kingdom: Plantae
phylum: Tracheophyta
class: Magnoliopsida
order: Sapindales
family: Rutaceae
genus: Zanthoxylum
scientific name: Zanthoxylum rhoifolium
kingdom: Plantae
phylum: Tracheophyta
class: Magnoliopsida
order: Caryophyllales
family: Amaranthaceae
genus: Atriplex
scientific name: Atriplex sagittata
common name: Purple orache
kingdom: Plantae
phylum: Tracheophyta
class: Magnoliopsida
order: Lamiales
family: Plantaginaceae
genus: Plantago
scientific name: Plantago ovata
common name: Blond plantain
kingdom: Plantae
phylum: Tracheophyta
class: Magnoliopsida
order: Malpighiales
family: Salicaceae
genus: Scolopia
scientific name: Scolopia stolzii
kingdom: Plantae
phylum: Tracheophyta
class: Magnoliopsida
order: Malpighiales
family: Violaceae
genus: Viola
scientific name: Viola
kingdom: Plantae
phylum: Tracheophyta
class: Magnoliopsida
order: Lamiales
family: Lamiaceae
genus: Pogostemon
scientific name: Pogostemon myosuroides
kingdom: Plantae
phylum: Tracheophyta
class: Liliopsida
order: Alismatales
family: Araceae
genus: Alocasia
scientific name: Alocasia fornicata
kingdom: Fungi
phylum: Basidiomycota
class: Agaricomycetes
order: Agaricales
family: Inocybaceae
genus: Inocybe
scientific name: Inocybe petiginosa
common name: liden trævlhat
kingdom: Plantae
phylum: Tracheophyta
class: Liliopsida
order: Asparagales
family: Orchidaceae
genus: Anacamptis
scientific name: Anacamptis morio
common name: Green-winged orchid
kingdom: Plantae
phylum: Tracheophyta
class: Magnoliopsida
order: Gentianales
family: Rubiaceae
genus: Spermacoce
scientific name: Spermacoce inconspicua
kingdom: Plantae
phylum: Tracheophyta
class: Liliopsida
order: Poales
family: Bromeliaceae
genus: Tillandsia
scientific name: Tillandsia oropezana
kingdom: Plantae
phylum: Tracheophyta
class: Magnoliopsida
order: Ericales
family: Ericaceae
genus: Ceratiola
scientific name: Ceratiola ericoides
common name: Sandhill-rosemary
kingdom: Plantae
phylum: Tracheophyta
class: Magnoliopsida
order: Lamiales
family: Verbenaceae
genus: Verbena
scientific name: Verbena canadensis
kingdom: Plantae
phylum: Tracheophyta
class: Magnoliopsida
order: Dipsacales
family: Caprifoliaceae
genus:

=====

Prompt: Rewrite the lines of the records as a JSON list of strings, one string per line and blank lines omitted, starting with the line that contains "class: Agaricomycetes" and running through the end of the records.

Output for this task:
[
  "class: Agaricomycetes",
  "order: Agaricales",
  "family: Inocybaceae",
  "genus: Inocybe",
  "scientific name: Inocybe petiginosa",
  "common name: liden trævlhat",
  "kingdom: Plantae",
  "phylum: Tracheophyta",
  "class: Liliopsida",
  "order: Asparagales",
  "family: Orchidaceae",
  "genus: Anacamptis",
  "scientific name: Anacamptis morio",
  "common name: Green-winged orchid",
  "kingdom: Plantae",
  "phylum: Tracheophyta",
  "class: Magnoliopsida",
  "order: Gentianales",
  "family: Rubiaceae",
  "genus: Spermacoce",
  "scientific name: Spermacoce inconspicua",
  "kingdom: Plantae",
  "phylum: Tracheophyta",
  "class: Liliopsida",
  "order: Poales",
  "family: Bromeliaceae",
  "genus: Tillandsia",
  "scientific name: Tillandsia oropezana",
  "kingdom: Plantae",
  "phylum: Tracheophyta",
  "class: Magnoliopsida",
  "order: Ericales",
  "family: Ericaceae",
  "genus: Ceratiola",
  "scientific name: Ceratiola ericoides",
  "common name: Sandhill-rosemary",
  "kingdom: Plantae",
  "phylum: Tracheophyta",
  "class: Magnoliopsida",
  "order: Lamiales",
  "family: Verbenaceae",
  "genus: Verbena",
  "scientific name: Verbena canadensis",
  "kingdom: Plantae",
  "phylum: Tracheophyta",
  "class: Magnoliopsida",
  "order: Dipsacales",
  "family: Caprifoliaceae",
  "genus:"
]